For me, to travel in time and space from a pitcher’s mound, even the one located in baseball’s most sacred and historic diamond, back to a single tree in my homeland was more than a comfortable and familiar routine.
It was a survival skill.
Ever since I began playing baseball professionally with the Dodgers as a 16-year-old in their Dominican academy in Campo Las Palmas, and as I rose quickly through the Dodgers’ minor league system and then on to big-league rosters in Los Angeles, Montreal, Boston, New York, and Philadelphia, I stood on the mound with the instincts of a survivor.
I had the essentials, beginning with the heart of a lion.
Behind every pitch lay the determination and will to win: to kill rather than be killed.
In between pitches, my mind, my wandering mind, would race everywhere.
Early on, when I was in the minor leagues and measuring up the opposing batter, I would conjure up a scene straight out of the most gruesome Hollywood blood-and-gore slasher flick: my mother, strapped tightly by ropes to a chair, her mouth gagged, her eyes clenched shut, too terrified to look down at the tip of a knife held to her throat by the leader of a gang of kidnappers.
Your move, Pedro.
Her life, in my hands.
If I could not get this batter out—and the next one, then the one after him, and then the leadoff batter in my next start five days later—then the kidnappers would carry out their threat and my mother’s throat would be slashed.

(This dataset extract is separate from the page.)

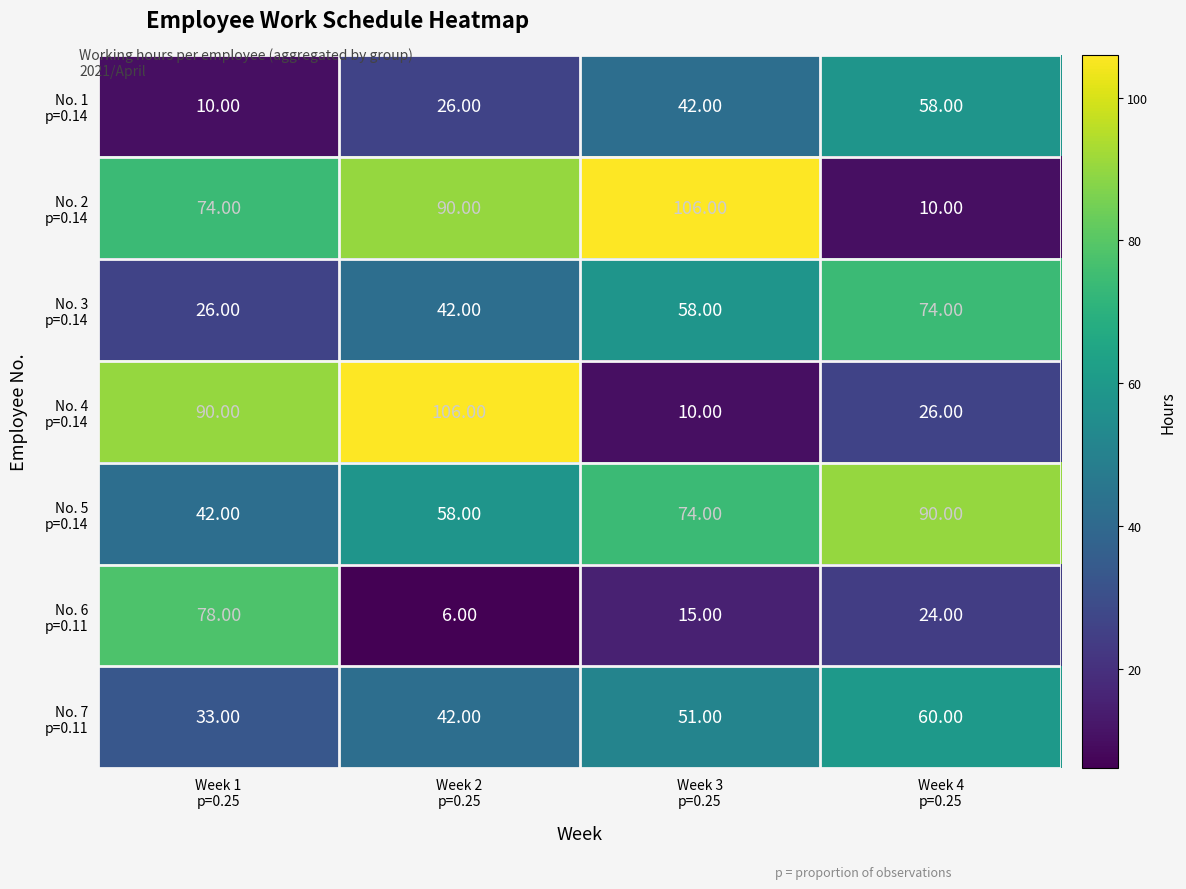

At how many categories does at least one series exceed 74?

4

Later, after I had proven I could get batters out as well as anyone else in the game, I switched to subtler forms of motivation.
Skeptics who doubted that my slender body could withstand the rigors of starting; coaches who belittled, berated, or fed off of me like leeches; jealous teammates who wanted to fight me; batters who charged me because they mistook my need to pitch inside for a desire to knock their heads off; a baseball establishment that tried to slow my entry into the rarefied air as one of the elite pitchers of all time; rude media members who probed where they shouldn’t have and harped on the negative—my God, baseball was a noisy, teeming jungle.

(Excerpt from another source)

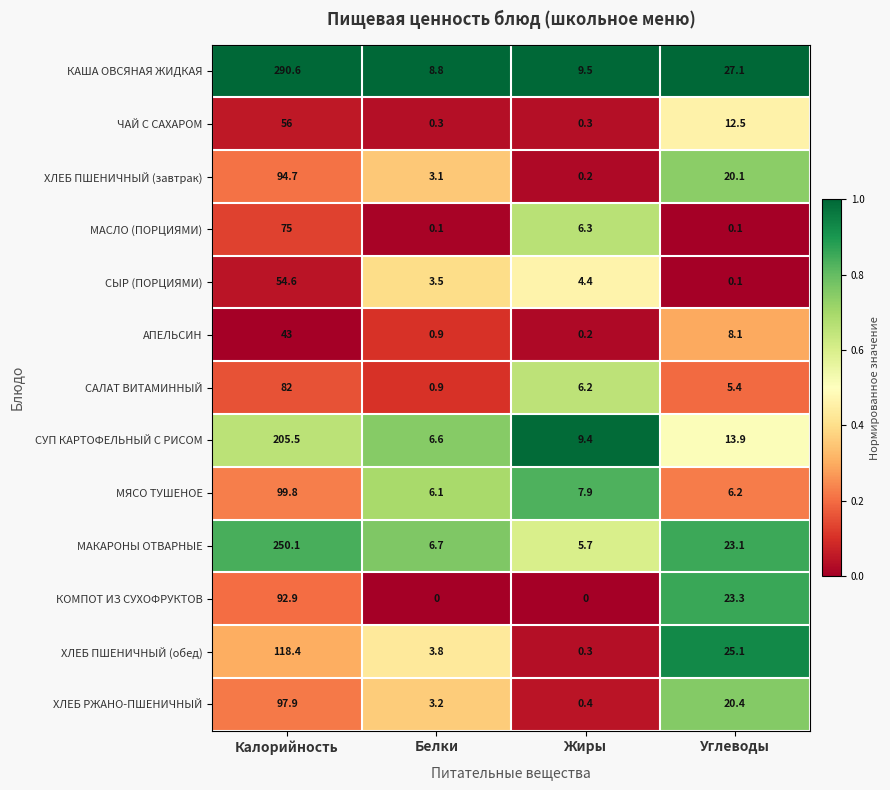

What is the difference between the maximum and second lowest values in the МАСЛО (ПОРЦИЯМИ) series?

74.9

I had more than enough prey to feed upon.
When my dad finally died in 2008—the same year the old Yankee Stadium hosted its final game—those motivational sojourns became too taxing, too much effort for too little in return, especially as my body began to wear down—the early warning signs that my career was drawing to a close.

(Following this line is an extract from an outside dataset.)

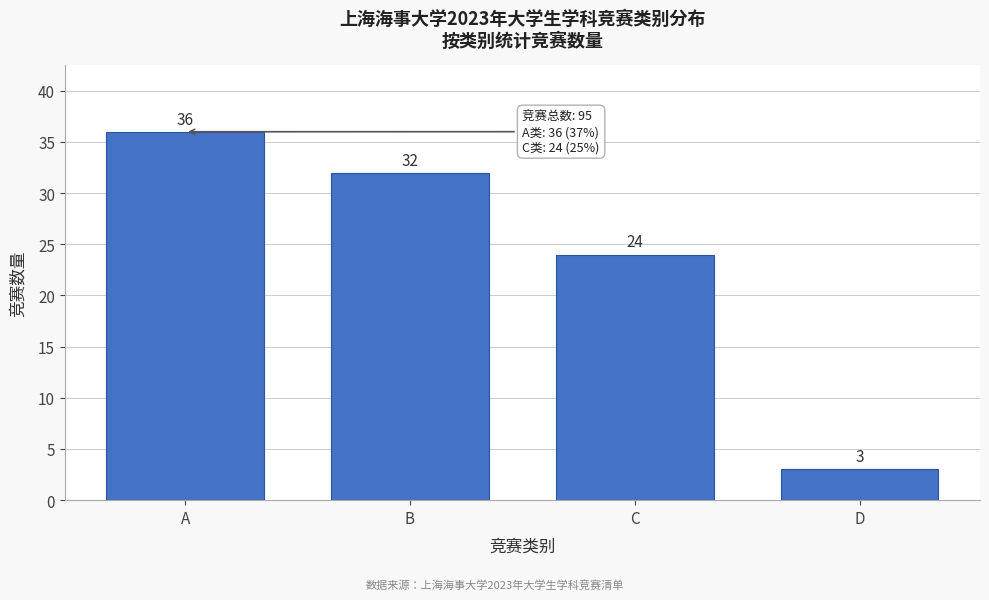

Reading right to left, transcribe all the data shown in this chart.

3	24	32	36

But on October 13, 2004, people thought that a few jeers at a baseball game had got under my skin?
They had no idea who that man was standing on the mound.
That I heard boos as cheers and brought up my mango tree made people laugh.
A few of them thought I was a little loco.
I had never felt that enough people appreciated my honesty. The Boston writers would frequently tell me I spoke better English than Roger Clemens, but I still felt that the meaning behind my English words was too blunt or too deep to be grasped.